Lille, 17 nov 2022 (AFP) – Le deuxième groupe sucrier mondial Tereos, mis en cause dans la pollution de l’Escaut et la mort de tonnes de poissons en 2020, s’est défendu jeudi de « toute négligence » à l’ouverture de son procès à Lille.

Dans la nuit du 9 au 10 avril 2020, après la rupture d’une digue de l’usine Tereos d’Escaudoeuvres (Nord) qui retenait les eaux de lavage de betteraves, 100.000 m3 de liquide noirâtre, essentiellement des matières organiques, s’étaient déversés dans la nature, polluant notamment l’Escaut, fleuve traversant la France, la Belgique et les Pays-Bas.

Plusieurs photos montrant des dizaines de poissons morts ont été diffusées lors de ce premier jour d’audience au tribunal correctionnel de Lille. Entre 50 et 70 tonnes de poissons morts avaient été retrouvés en Belgique et 13,25 tonnes en France.

« L’ampleur de la catastrophe a sans doute été sous-estimée en raison du confinement très strict alors en place, rendant difficiles les premières constatations et les opérations de contrôle », a affirmé Benoît Vandermaesen, le président du tribunal.

« On a observé une pollution inédite, très brutale, qui a provoqué la dégradation de tous les organismes vivants », a affirmé à l’audience Frédéric Legrand, inspecteur de l’environnement à l’Office français de la biodiversité.

Il a relevé « une diminution de 50% du nombre d’espèces de poissons rencontrées et de 90% des effectifs globaux par rapport à la normale », lors des inventaires effectués en mai et en octobre 2020.

Tereos, jugé jusqu’à vendredi, doit notamment répondre du déversement « de substance nuisible dans les eaux » et du rejet « de substance nuisible au poisson », des infractions passibles de deux ans de prison et 75.000 euros d’amendes. L’entreprise qui détient la marque Béghin Say comparaît aussi pour « mise en place sans autorisation par personne morale d’une installation (…) nuisible à l’eau », passible de trois ans de prison et 150.000 euros d’amende.

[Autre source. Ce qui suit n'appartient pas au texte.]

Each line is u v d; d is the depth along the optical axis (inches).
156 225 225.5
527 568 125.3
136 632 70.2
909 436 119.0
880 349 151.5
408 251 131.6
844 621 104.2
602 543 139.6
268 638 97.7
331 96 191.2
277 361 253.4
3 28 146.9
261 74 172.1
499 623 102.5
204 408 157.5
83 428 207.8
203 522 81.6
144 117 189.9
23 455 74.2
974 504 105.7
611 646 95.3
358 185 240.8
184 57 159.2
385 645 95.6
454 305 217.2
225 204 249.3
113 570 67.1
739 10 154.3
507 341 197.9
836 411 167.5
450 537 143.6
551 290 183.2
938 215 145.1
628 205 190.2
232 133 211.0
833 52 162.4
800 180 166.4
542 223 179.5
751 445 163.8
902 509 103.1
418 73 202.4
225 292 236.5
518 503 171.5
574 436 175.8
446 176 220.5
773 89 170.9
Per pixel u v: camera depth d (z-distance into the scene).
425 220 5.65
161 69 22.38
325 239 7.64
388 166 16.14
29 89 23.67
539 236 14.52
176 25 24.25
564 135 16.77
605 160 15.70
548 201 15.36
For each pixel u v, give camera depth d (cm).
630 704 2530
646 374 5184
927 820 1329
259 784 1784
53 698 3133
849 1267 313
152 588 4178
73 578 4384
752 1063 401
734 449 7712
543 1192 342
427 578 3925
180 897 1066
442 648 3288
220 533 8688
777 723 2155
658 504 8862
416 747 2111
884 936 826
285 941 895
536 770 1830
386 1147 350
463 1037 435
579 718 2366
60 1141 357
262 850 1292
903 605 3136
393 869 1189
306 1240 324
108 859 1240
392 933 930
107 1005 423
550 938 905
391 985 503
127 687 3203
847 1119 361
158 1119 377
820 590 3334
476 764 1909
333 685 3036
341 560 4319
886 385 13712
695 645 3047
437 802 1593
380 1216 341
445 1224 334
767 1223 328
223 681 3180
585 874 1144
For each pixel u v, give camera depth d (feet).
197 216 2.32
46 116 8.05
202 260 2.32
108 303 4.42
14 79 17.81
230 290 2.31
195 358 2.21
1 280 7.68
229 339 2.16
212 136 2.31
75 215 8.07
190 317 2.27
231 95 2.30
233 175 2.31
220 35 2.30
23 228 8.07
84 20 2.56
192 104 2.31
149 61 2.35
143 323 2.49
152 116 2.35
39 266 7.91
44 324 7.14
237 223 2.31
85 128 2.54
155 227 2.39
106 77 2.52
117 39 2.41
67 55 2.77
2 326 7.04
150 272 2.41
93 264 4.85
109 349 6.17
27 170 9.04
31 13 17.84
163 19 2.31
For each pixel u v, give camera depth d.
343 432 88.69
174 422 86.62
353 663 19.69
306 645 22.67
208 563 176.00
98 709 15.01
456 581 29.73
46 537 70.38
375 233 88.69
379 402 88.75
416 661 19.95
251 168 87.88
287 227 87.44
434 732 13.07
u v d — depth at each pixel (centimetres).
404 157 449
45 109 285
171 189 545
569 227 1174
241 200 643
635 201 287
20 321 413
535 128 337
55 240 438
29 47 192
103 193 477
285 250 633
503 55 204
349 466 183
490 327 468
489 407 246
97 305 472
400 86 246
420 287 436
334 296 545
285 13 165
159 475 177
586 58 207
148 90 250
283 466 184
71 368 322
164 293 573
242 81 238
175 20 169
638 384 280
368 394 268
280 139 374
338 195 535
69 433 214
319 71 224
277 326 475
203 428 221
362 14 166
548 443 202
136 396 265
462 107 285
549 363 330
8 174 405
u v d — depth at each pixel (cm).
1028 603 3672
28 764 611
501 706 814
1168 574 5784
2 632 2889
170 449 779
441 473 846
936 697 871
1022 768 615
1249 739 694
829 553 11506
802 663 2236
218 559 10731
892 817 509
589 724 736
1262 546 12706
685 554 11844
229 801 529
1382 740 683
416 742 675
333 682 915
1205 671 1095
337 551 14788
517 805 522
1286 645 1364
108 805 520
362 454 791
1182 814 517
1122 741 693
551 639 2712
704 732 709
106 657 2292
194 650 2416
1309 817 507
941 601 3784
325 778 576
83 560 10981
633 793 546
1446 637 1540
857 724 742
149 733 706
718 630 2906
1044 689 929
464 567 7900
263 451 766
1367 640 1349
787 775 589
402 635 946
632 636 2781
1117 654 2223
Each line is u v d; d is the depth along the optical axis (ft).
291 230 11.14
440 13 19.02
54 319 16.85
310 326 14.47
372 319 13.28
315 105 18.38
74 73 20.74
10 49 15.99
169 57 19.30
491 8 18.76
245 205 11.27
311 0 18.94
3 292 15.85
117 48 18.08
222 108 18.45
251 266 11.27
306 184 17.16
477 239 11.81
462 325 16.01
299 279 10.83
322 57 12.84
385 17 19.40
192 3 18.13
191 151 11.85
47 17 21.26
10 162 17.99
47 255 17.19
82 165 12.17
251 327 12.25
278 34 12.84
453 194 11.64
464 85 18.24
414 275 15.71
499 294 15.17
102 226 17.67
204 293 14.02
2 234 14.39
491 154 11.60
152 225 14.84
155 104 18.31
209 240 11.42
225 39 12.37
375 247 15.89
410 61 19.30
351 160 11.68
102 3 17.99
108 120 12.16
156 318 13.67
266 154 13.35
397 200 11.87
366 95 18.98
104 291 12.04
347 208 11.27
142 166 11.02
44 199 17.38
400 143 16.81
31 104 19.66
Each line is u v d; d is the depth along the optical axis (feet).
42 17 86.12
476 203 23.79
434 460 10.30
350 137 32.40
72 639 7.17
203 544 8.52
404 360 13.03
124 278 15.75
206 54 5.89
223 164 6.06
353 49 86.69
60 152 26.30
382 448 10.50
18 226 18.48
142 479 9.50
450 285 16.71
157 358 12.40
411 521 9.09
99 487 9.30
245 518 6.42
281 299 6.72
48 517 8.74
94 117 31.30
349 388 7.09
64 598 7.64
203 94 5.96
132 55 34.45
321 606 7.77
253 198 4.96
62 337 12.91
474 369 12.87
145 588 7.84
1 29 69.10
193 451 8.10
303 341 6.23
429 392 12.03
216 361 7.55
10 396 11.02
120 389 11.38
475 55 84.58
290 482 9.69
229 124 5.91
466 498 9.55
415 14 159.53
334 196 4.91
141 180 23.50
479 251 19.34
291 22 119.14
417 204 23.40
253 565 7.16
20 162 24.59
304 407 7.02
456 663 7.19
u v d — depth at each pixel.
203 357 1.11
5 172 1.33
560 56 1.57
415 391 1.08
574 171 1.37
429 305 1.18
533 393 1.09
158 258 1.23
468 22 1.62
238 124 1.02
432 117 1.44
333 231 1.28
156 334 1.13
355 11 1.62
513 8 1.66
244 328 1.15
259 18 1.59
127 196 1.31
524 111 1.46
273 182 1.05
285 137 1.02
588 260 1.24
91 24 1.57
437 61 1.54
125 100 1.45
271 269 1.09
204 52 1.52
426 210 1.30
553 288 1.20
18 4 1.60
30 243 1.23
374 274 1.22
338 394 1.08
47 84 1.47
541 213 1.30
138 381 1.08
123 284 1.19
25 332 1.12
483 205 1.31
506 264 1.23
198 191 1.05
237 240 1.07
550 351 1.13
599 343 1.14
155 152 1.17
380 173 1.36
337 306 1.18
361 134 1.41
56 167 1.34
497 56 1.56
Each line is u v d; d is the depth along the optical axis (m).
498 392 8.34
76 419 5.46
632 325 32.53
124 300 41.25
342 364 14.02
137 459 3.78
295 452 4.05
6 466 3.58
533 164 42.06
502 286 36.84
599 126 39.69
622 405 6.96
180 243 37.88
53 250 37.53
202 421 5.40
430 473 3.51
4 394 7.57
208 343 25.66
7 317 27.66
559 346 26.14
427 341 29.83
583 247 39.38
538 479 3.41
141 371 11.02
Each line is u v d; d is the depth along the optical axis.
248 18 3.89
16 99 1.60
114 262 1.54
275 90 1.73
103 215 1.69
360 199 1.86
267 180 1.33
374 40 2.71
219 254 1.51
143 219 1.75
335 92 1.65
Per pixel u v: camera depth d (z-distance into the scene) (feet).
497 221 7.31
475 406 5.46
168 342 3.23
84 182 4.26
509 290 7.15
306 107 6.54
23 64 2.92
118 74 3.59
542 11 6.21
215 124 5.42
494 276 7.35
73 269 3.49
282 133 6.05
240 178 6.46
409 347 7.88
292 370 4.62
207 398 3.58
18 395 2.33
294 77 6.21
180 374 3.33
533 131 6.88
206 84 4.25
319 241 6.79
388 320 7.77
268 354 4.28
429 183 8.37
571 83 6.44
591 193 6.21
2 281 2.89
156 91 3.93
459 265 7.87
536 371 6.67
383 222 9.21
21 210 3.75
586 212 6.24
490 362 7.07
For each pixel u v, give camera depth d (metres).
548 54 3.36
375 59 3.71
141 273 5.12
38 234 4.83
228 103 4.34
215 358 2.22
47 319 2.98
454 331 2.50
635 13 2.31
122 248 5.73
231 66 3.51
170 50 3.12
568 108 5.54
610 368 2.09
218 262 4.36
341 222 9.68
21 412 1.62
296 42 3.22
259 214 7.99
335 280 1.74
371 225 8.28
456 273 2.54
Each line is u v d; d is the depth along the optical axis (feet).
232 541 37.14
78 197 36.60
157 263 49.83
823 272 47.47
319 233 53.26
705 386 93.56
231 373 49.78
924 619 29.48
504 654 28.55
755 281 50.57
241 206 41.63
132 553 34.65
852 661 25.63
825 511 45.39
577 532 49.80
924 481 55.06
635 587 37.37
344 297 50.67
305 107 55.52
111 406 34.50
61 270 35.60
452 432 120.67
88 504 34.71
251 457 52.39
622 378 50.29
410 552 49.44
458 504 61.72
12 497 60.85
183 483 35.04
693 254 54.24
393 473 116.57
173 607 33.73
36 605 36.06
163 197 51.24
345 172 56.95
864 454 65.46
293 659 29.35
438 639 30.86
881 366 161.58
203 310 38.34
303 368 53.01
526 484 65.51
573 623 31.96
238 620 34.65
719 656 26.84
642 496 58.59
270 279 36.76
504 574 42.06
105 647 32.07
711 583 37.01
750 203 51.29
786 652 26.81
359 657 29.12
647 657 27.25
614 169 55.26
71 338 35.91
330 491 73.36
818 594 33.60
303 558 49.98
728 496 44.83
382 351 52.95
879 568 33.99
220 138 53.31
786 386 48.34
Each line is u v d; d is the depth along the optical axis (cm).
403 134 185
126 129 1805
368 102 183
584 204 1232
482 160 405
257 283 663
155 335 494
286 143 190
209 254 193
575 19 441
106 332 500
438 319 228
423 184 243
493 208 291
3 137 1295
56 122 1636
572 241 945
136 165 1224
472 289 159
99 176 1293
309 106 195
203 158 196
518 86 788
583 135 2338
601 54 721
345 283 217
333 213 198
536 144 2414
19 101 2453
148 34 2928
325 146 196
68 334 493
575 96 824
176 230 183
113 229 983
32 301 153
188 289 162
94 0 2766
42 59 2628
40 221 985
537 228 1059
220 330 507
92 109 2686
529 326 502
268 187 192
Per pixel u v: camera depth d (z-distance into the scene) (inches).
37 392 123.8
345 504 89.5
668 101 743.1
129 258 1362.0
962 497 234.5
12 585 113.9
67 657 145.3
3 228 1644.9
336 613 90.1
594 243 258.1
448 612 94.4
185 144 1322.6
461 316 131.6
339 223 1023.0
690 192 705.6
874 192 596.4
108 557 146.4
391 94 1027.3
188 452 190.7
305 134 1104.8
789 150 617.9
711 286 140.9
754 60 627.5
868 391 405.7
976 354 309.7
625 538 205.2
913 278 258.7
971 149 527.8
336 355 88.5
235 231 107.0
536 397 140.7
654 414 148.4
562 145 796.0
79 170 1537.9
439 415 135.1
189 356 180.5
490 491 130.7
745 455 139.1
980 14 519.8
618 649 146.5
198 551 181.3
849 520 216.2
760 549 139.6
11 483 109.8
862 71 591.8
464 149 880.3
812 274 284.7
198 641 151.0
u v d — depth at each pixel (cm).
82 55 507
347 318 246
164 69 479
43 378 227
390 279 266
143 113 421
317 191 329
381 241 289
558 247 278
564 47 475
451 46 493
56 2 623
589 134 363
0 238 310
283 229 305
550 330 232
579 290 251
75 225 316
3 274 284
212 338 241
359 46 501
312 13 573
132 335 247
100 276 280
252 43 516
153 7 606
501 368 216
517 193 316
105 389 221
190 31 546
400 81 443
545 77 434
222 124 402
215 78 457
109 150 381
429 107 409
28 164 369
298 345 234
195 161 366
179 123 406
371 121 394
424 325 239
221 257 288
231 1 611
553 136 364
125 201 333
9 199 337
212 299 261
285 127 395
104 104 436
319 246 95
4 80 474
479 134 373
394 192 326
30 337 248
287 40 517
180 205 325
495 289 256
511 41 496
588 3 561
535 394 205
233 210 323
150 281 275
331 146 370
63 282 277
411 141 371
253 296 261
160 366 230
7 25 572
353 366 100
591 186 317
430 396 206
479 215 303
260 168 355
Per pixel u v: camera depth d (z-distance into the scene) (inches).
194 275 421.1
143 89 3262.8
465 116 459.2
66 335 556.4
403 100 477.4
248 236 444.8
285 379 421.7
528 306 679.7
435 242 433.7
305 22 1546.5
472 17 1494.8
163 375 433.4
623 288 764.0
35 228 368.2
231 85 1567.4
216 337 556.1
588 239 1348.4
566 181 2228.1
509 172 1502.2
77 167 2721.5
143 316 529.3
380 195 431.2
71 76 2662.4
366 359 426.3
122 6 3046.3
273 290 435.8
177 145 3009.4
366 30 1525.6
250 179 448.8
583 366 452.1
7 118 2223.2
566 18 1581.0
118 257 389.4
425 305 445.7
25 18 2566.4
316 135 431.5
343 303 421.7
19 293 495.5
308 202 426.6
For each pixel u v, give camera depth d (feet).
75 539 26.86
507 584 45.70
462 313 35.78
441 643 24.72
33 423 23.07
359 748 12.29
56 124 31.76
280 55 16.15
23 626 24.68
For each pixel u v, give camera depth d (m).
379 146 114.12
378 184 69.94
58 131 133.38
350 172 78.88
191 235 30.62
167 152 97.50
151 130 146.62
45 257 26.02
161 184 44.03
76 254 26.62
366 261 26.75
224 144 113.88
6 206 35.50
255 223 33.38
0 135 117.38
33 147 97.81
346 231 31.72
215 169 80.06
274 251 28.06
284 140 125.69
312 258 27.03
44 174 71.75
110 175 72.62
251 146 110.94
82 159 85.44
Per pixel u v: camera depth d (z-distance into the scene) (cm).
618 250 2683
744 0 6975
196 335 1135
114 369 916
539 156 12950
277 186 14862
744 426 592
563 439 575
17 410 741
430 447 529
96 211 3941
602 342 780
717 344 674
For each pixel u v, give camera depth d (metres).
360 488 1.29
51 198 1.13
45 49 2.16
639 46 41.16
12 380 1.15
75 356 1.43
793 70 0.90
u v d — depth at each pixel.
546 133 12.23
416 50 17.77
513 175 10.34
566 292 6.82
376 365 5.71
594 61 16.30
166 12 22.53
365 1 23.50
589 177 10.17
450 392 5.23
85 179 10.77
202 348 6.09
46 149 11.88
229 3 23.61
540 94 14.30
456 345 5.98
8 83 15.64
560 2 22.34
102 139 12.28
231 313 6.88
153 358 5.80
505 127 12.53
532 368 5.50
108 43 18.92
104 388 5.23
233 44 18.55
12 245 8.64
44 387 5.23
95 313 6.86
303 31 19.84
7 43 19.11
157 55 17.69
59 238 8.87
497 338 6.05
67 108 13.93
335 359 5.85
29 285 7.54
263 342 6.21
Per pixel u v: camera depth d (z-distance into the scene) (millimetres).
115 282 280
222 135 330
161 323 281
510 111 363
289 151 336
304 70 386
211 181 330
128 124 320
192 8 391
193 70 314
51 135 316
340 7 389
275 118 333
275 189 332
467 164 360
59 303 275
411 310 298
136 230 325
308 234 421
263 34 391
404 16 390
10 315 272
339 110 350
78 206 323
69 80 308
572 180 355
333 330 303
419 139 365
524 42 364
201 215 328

Le groupe s’est défendu jeudi de « toute négligence » sur l’entretien de la digue qui a cédé. « Il n’y a pas eu de manquements dans l’entretien de la digue ou dans les travaux du bassin réalisés par Tereos », a affirmé son avocat, Me Alexandre Moustardier, précisant que 80 millions d’euros avait été investis en cinq ans sur le site.

« Une fois alerté de la rupture, Tereos a tout mis en oeuvre, en réponse avec les autorités françaises notamment, pour répondre à l’urgence de la situation », a-t-il ajouté.

« Si la végétation avait été abattue correctement autour de la digue, il n’y aurait pas eu cette grave pollution jusqu’en Belgique », a de son côté affirmé Me Corinne Lepage, qui défend la Wallonie.

Ce procès a « une dimension symbolique et pédagogique en raison de l’ampleur du préjudice écologique », avait affirmé avant l’audience à l’AFP Me Nina Potier, avocate de l’Association pour la protection des animaux sauvages et de la Ligue de protection des oiseaux (LPO), parties civiles.

En septembre 2021, la préfecture du Nord avait exigé de Tereos des mesures de réparation écologique sur 10 ha de terrains autour de l’Escaut.

Tereos a renoué avec les bénéfices lors de son exercice 2021-2022 clos fin mars, affichant résultat net de 172 millions d’euros.

Le groupe a connu une grave crise de gouvernance en 2020 et des changements de management successifs.